Playing the Indian Card

Saturday, November 24, 2012

Credentialism on the Left


Saw this photo posted on Facebook:





To my mind, evidence that the creeping cancer of credentialism has gone further on the left than on the right. Although, for the sake of balance, the creator might have noted that Bill O’Reilly has two Master’s degrees, one of them from Harvard.

Going to university is as much a class thing as an intelligence thing. The poor cannot afford to go, and the lower classes may see no value in going. That does not make them dumb. University also works best for the mediocrities. If the very dumb cannot hack it, the very bright will often be held back and frustrated by it.

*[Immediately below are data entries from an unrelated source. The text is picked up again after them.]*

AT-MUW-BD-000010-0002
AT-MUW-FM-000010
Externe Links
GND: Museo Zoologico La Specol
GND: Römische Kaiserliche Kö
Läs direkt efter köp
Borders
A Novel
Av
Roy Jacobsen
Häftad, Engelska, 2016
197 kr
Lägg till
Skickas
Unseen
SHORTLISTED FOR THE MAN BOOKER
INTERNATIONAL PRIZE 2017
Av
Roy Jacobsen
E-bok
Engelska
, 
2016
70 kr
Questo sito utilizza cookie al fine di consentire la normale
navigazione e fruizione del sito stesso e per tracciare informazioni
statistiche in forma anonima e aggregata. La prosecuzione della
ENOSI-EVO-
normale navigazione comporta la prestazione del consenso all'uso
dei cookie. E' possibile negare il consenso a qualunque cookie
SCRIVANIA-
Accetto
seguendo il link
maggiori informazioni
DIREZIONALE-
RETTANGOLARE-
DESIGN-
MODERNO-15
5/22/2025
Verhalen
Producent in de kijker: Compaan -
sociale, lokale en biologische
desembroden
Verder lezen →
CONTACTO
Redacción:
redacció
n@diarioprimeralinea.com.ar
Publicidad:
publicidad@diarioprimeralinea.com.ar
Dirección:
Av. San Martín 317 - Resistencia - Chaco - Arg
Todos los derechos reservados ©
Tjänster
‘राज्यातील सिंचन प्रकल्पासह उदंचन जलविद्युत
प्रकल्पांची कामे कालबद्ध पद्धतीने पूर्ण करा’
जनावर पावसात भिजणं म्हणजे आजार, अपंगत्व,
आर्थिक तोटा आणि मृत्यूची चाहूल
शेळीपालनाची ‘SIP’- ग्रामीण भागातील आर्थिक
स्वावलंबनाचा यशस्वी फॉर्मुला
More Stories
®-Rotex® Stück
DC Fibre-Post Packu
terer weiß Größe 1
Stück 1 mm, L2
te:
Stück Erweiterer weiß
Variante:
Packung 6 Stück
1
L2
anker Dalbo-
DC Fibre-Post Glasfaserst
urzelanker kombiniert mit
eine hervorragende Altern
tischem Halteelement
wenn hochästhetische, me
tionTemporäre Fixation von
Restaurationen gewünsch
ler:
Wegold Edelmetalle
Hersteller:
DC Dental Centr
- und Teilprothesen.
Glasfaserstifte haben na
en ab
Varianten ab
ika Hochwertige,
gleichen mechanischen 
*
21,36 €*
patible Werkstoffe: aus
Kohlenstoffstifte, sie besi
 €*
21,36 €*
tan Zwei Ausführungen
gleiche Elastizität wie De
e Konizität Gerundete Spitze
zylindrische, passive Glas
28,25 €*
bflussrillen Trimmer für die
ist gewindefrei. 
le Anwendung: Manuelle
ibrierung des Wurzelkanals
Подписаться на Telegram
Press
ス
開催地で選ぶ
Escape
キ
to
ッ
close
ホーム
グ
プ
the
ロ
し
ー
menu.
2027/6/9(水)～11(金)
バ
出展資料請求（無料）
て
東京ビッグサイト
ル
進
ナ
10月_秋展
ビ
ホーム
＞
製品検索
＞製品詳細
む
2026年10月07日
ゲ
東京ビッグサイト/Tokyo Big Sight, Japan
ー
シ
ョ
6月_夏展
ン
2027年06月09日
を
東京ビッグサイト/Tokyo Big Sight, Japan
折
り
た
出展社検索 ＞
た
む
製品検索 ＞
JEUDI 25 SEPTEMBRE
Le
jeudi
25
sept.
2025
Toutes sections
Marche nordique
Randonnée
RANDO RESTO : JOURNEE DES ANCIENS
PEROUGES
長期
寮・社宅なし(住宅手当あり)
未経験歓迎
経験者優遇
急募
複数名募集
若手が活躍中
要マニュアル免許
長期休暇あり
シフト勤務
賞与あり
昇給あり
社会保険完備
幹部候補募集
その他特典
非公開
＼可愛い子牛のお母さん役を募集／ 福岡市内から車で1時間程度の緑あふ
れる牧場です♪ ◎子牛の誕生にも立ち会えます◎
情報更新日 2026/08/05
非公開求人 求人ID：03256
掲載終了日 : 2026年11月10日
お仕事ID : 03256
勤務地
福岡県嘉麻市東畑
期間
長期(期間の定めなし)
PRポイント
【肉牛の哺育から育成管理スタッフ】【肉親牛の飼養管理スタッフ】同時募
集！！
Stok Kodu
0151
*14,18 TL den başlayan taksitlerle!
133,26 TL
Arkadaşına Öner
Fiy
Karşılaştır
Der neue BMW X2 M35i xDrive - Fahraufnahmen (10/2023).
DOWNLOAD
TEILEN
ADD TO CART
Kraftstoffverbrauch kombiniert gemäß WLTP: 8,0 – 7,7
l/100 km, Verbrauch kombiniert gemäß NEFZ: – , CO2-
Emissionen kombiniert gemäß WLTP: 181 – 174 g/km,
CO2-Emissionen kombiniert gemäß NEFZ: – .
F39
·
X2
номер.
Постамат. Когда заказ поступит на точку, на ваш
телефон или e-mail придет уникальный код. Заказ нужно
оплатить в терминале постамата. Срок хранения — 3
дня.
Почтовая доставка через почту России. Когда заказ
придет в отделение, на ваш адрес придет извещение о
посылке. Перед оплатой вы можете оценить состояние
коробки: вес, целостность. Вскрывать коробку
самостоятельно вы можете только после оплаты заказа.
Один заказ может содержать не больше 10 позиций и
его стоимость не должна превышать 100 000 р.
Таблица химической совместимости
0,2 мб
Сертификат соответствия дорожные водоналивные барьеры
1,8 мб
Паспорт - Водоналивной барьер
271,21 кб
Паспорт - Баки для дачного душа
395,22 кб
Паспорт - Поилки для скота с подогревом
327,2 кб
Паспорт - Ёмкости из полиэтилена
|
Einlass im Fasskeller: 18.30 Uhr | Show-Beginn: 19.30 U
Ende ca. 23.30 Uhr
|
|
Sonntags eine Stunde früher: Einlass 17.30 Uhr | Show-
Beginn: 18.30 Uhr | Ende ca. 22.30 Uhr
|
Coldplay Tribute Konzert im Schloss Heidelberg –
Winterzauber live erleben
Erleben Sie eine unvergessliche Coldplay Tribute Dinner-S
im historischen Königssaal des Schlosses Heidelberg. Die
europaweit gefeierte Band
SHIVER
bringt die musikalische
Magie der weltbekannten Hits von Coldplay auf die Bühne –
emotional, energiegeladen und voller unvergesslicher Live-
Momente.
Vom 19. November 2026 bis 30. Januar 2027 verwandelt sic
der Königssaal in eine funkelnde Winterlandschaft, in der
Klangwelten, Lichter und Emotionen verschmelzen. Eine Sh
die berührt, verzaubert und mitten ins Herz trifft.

Shakespeare had only a grammar school education. Steve Jobs and Bill Gates were both college dropouts. Edison managed grade three. Einstein completed a teaching degree, but was an indifferent student. Henry Ford never went. Lincoln had no formal education. Washington had only grammar school. A generation or two ago, no journalists went to university, because it was considered irrelevant. And frankly, our newspapers and magazines were much better then.

But it is also a complete falsehood to suggest that education does not matter to the right. Remember, George H.W. Bush wanted to be remembered as “the education president,” and George W. Bush’s first major legislative accomplishment was “No Child Left Behind.” Milton Friedman argued that college education in the Humanities should be free. The modern right is extremely concerned with education, and this follows naturally from their concern for equality of opportunity.

What they are not concerned with is credentialism, which is to say, with honouring class distinctions.